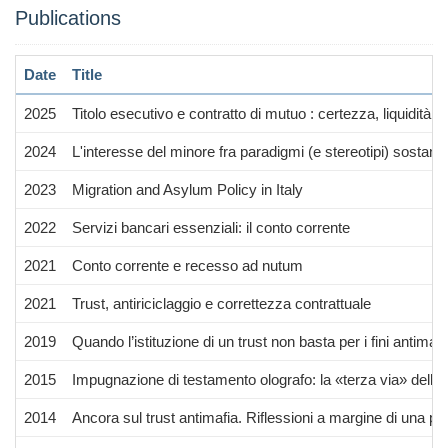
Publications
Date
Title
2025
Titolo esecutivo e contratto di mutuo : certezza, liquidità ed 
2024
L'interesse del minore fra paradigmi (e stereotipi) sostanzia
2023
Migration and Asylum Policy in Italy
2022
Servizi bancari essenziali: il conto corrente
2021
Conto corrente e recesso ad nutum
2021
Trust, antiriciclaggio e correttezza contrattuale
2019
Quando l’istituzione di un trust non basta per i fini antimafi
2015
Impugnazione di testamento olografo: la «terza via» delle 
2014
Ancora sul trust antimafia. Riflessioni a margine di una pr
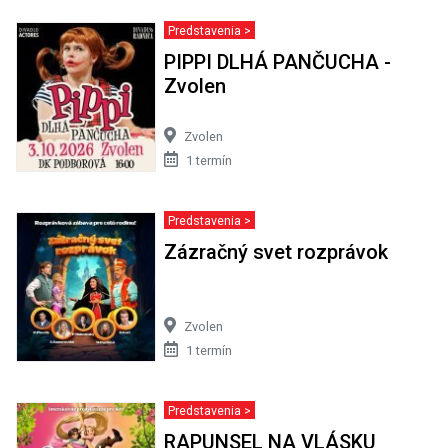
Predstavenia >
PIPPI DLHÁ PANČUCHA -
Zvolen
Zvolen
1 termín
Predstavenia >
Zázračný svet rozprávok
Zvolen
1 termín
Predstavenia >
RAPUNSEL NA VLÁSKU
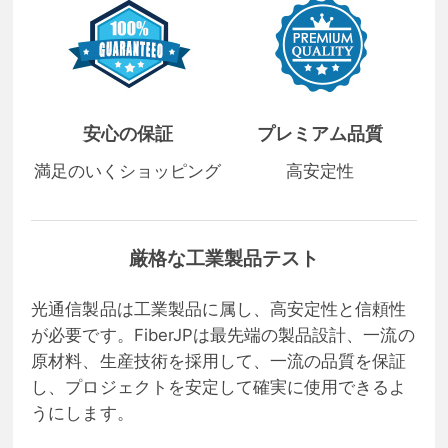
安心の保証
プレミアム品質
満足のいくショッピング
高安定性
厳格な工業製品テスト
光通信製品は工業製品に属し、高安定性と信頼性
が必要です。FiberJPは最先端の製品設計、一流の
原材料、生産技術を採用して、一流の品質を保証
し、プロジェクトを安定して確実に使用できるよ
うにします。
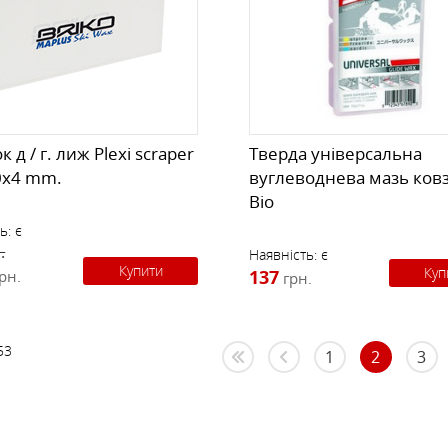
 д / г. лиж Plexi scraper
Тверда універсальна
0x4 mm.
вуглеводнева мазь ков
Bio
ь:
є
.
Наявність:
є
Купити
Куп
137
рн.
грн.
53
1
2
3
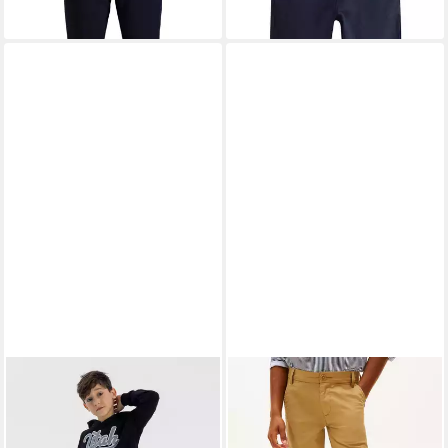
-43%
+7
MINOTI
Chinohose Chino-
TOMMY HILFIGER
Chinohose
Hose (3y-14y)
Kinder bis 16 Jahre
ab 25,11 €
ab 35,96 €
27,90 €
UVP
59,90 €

★ ★ ★ ★

> [What the task asks]
Go through the entries and return each line where the word "corrente" occurs.

> [Task solution]
Servizi bancari essenziali: il conto corrente
Conto corrente e recesso ad nutum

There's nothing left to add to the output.